Search code examples
seleniumcurljsoup

Why is jsoup so much faster than selenium or curl?


I have written numerous webscrapers over the past decade. Initially in C++, then C#, but most recently, and extensively, in java and python. These days, it is merely a coin toss as to whether I write a webscraper in java or python. However, I have noticed for the past 3 or 4 years that somehow, some way, jsoup is significantly faster than either pycurl, pyrequest and certainly selenium. What is jsoup's secret? Why does it blow every other method out of the water with respect to speed?


Solution

  • I don't know about pycurl and pyrequest, but I can tell you about JSoup and Selenium. The big difference is that selenium webdriver drives a real browser with a live DOM, which before each action of selenium is performed needs to check if the element in question is still at the same state. This interaction with a real browser is naturally much more elaborated than what JSoup does: JSoup is a simple HTML parser. So it parses the HTML document (or XML) once and creates an in memory representation.

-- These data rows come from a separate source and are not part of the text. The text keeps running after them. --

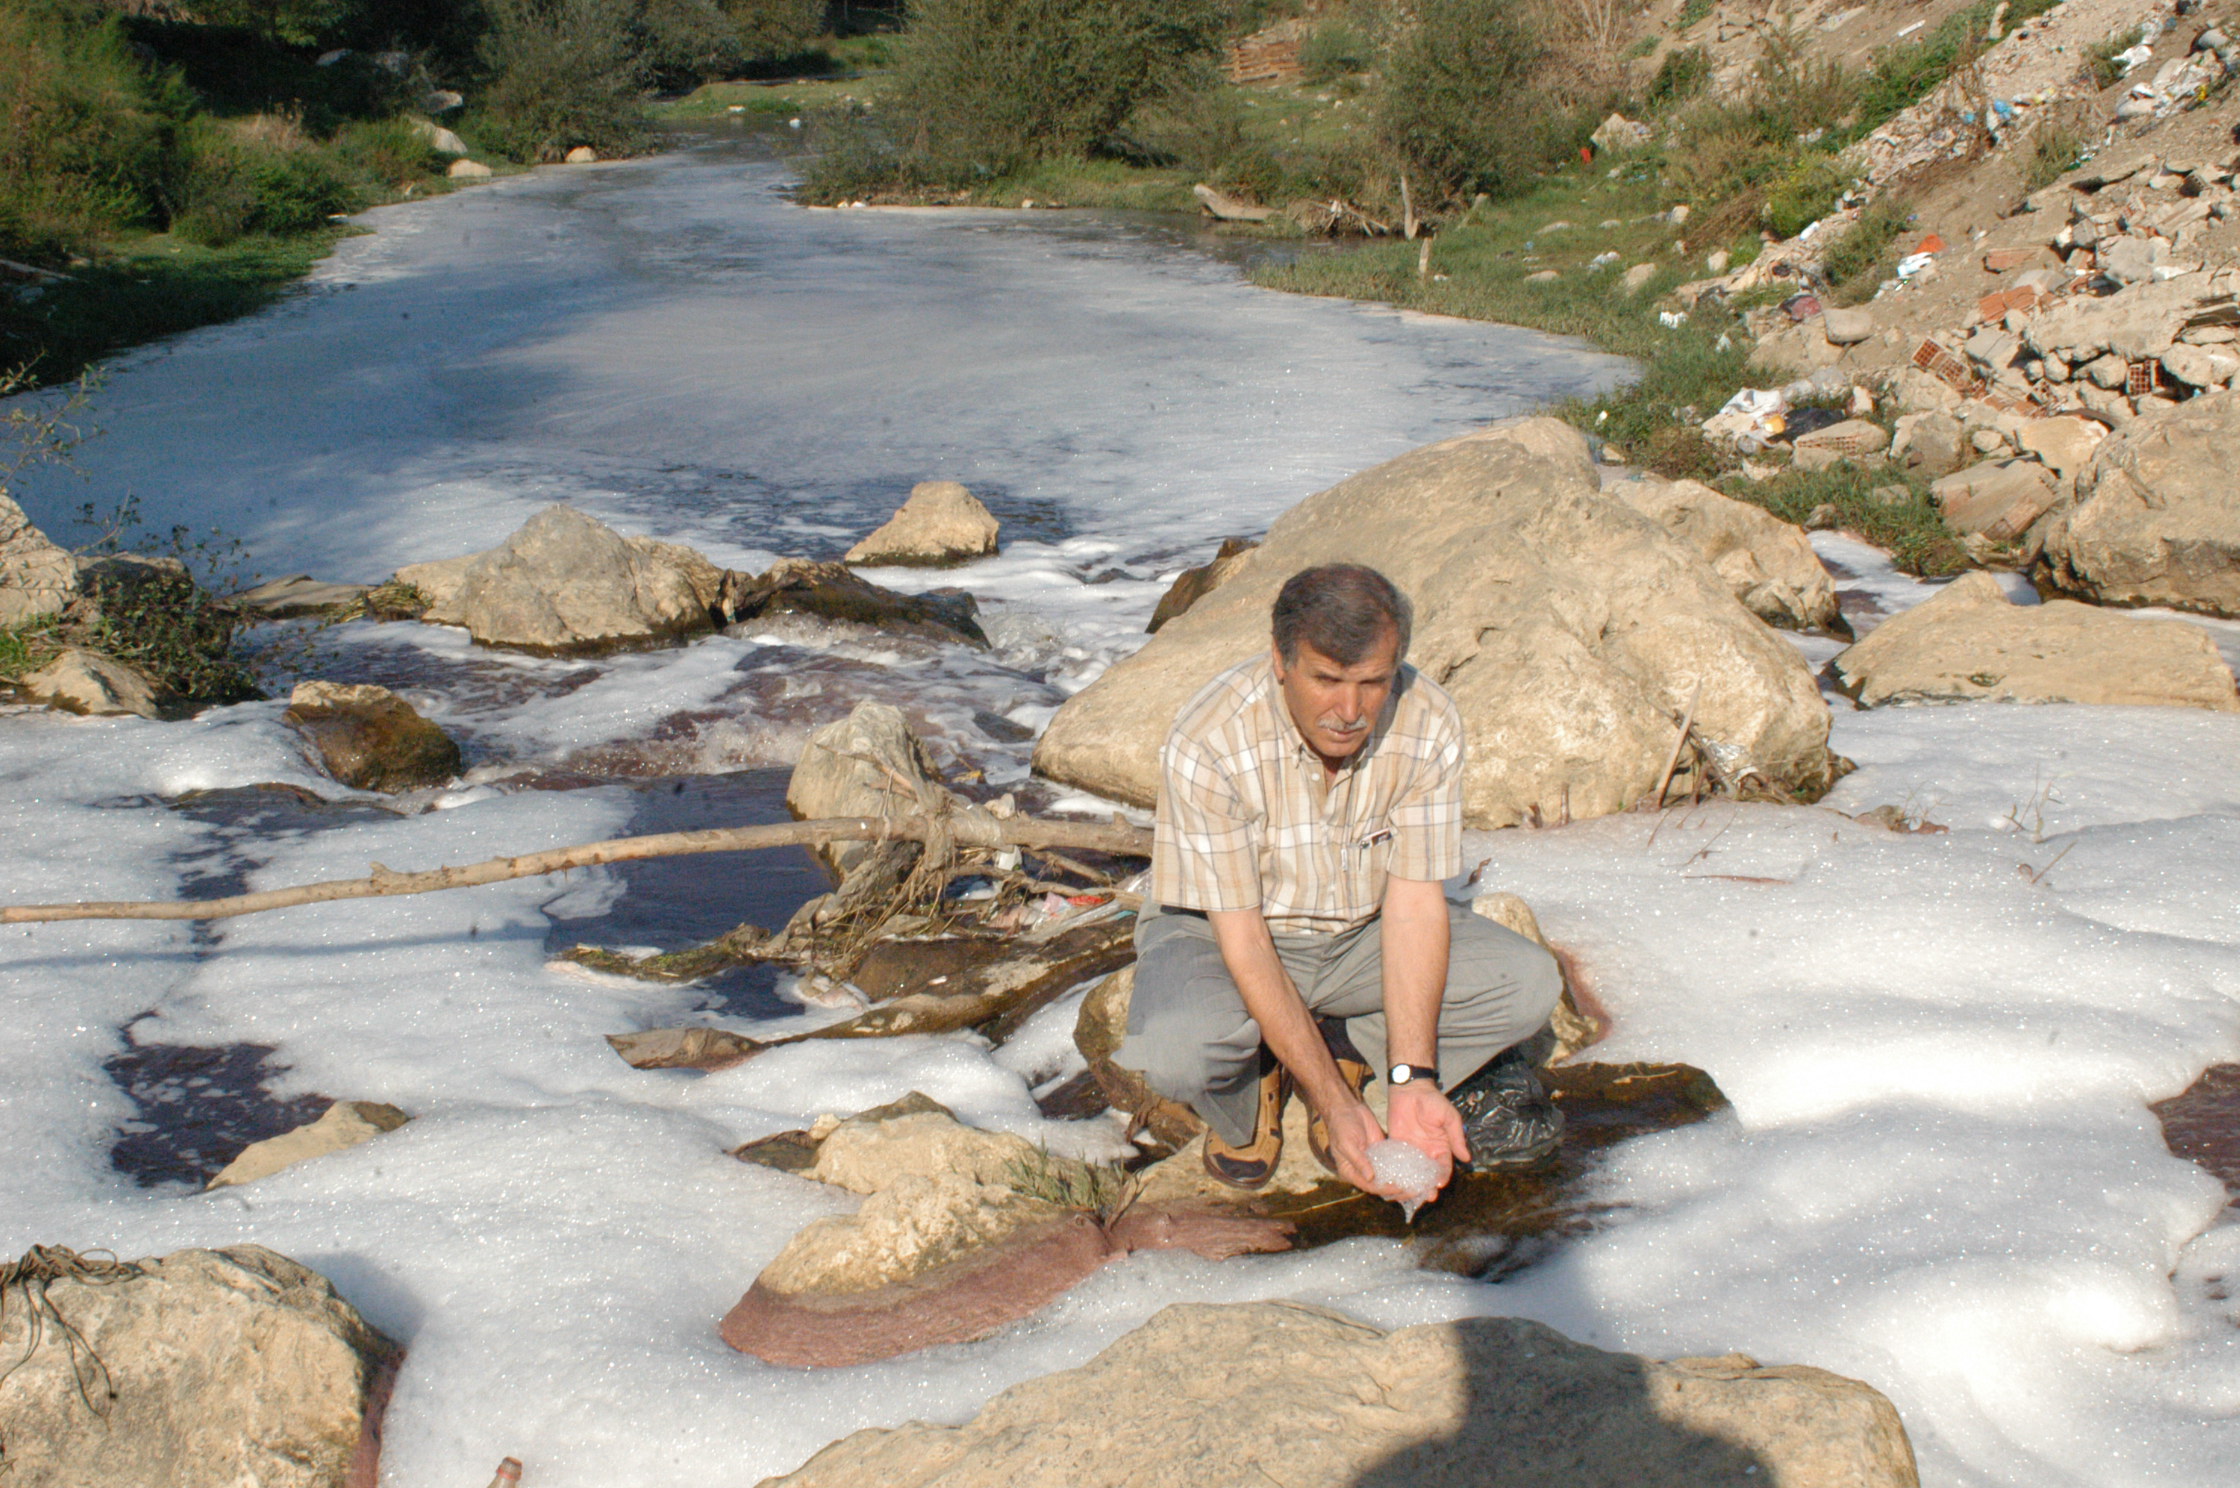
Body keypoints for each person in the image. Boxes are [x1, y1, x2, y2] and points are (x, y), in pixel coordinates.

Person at [1116, 562, 1564, 1199]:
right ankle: (1263, 1080)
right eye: (1326, 680)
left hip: (1360, 932)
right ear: (1280, 659)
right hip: (1223, 934)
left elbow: (1413, 906)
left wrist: (1412, 1078)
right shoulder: (1210, 737)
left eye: (1372, 683)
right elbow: (1241, 936)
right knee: (1174, 1052)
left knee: (1528, 986)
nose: (1349, 711)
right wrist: (1333, 1104)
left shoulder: (1428, 721)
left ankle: (1338, 1042)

Only JSoup commands will alter the DOM, so JSoup can be super efficient in dealing with this content.

    The price that you pay with this approach is that JSoup naturally does not interpret or run Javascript. So websites that rely on asynchronous data loading will require you to understand it deeply and load the content directly as well. In selenium you can let the browser do all the work and "harvest" the rendered resulting HTML.